| What is needed |
Write out every entry word for word.

| Input for this task |
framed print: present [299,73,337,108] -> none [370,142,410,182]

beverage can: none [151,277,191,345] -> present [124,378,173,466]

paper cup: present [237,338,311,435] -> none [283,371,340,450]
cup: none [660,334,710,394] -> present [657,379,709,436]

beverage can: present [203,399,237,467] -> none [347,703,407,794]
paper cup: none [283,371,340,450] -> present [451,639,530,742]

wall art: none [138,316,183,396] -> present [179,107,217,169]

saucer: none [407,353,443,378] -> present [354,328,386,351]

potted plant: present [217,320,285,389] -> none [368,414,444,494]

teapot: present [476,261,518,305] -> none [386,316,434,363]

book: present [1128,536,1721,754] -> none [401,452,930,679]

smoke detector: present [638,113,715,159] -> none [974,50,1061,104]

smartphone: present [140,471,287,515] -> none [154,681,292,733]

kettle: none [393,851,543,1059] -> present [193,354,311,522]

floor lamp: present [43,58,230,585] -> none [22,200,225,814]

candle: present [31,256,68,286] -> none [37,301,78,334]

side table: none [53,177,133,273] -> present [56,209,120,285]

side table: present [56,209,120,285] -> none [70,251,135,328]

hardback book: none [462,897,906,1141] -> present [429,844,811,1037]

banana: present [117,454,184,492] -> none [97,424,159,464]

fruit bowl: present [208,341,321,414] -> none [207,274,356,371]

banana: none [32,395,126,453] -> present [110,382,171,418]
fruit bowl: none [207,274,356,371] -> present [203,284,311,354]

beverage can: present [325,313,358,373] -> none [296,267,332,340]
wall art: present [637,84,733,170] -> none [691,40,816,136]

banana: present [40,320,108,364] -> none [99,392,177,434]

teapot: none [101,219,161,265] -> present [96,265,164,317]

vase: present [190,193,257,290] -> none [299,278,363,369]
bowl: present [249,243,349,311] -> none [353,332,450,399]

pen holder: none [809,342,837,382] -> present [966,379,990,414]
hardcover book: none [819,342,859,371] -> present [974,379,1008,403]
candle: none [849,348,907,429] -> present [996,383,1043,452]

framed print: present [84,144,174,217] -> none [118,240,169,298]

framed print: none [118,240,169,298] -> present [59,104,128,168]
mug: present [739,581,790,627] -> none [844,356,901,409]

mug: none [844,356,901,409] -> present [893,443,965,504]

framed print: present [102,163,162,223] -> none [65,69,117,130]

| Answer box |
framed print: present [299,73,337,108] -> none [370,142,410,182]

beverage can: none [151,277,191,345] -> present [124,378,173,466]

paper cup: present [237,338,311,435] -> none [283,371,340,450]
cup: none [660,334,710,394] -> present [657,379,709,436]

beverage can: present [203,399,237,467] -> none [347,703,407,794]
paper cup: none [283,371,340,450] -> present [451,639,530,742]

wall art: none [138,316,183,396] -> present [179,107,217,169]

saucer: none [407,353,443,378] -> present [354,328,386,351]

potted plant: present [217,320,285,389] -> none [368,414,444,494]

teapot: present [476,261,518,305] -> none [386,316,434,363]

book: present [1128,536,1721,754] -> none [401,452,930,679]

smoke detector: present [638,113,715,159] -> none [974,50,1061,104]

smartphone: present [140,471,287,515] -> none [154,681,292,733]

kettle: none [393,851,543,1059] -> present [193,354,311,522]

floor lamp: present [43,58,230,585] -> none [22,200,225,814]

candle: present [31,256,68,286] -> none [37,301,78,334]

side table: none [53,177,133,273] -> present [56,209,120,285]

side table: present [56,209,120,285] -> none [70,251,135,328]

hardback book: none [462,897,906,1141] -> present [429,844,811,1037]

banana: present [117,454,184,492] -> none [97,424,159,464]

fruit bowl: present [208,341,321,414] -> none [207,274,356,371]

banana: none [32,395,126,453] -> present [110,382,171,418]
fruit bowl: none [207,274,356,371] -> present [203,284,311,354]

beverage can: present [325,313,358,373] -> none [296,267,332,340]
wall art: present [637,84,733,170] -> none [691,40,816,136]

banana: present [40,320,108,364] -> none [99,392,177,434]

teapot: none [101,219,161,265] -> present [96,265,164,317]

vase: present [190,193,257,290] -> none [299,278,363,369]
bowl: present [249,243,349,311] -> none [353,332,450,399]

pen holder: none [809,342,837,382] -> present [966,379,990,414]
hardcover book: none [819,342,859,371] -> present [974,379,1008,403]
candle: none [849,348,907,429] -> present [996,383,1043,452]

framed print: present [84,144,174,217] -> none [118,240,169,298]

framed print: none [118,240,169,298] -> present [59,104,128,168]
mug: present [739,581,790,627] -> none [844,356,901,409]

mug: none [844,356,901,409] -> present [893,443,965,504]

framed print: present [102,163,162,223] -> none [65,69,117,130]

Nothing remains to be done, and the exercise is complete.